In Serbia we’re seeing a clash between strong, arrogant authorities and a weak, conceited opposition. Without the slightest cynicism, the famous dialogue between the government and the opposition on election conditions should develop into a kind of “permanent conference”. In a country there even has a “ministry for dialogue”, there is no social and national consensus whatsoever between the government and the opposition. Except over the issue of vaccination, where even the opposition can’t ignore the successes. In an atmosphere in which the real opposition is treated as “antisystemic”, the opposition issue becomes inclusive.
As the story of the dialogue unfolds, pseudo-topics disappear as the opposition admits that it is only interested in that which crucially interests the government – the media. One even gets the impression that the political clash in Serbia is merely a reflection of the media and telecommunications war: the clash of the titans between state-owned company Telekom and United Group, a company that operates in eight countries of Southeast Europe. These two centrifugal forces significantly support, portray and create the political mood in Serbia. The media companies from this other, anti-Vučić camp (H1 and Nova S) have a stronger influence than opposition political parties, which is why the government recognises them as the main opposition. By aggressively insisting that opposition media companies are “tycoon owned”, Vučić ignores and sweeps aside the fact that the main media outlets that support him are also owned by tycoons. The problem for the opposition is that the TV companies close to it don’t have a national frequency, which is very important in Serbia even during the age of digitalisation.

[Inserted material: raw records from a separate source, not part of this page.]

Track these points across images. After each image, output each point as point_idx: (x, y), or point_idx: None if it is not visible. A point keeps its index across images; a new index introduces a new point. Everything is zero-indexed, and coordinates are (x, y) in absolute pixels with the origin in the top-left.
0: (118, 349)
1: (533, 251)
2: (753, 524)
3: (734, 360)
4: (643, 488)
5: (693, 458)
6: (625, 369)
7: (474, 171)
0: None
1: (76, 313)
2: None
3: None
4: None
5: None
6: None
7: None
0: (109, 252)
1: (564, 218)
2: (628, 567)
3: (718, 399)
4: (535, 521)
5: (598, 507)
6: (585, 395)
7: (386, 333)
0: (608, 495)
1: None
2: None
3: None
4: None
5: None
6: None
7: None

The opposition finally remembered to seek a national frequency, but it is dishonest when it says that this should be ‘objective’ TV, because it would then presumably report objectively on Vučić’s good moves, so it clearly needs an opposition, national TV station that will at least to some extent counterbalance Vučić’s scorched earth media propaganda – TV artillery and tabloid print infantry. The political dark tabloid is as much a Serbian brand as ajvar chutney. Despite shortcomings in providing information, public service broadcasters are still the most suitable avenue for exiting a regime of media apartheid. They still have the least fierceness of loathing and evil blood of hatred.
It is hard to imagine Vučić sitting in the front row of the Assembly listening carefully to the expositions of some ‘Serbian Krivokapić’ like Milo Đukanović listened to the expositions of the real Montenegrin Krivokapić. It is still hard to imagine Vučić and Đilas cohabitating in a way that would make Milanović and Plenković in Croatia look like a quarrel between children in nursery school. Before the first round of Croatia’s presidential elections in December 2019, the then serving president, Kolinda Grabar Kitarović, stood in the studio of Croatian Television with her main opponents, Zoran Milanović and Miroslav Škor. And with some other outsiders. Kolinda heard criticism of herself and her party that evening. Vučić would agree to a TV duel in the second round, because he isn’t planning for there to be a second round, and it is important for the opposition to force him to do so before the first round, in accordance with the Croatian model. But they aren’t seeking that yet. The second round is a psychological luxury and a risk even for Vučić.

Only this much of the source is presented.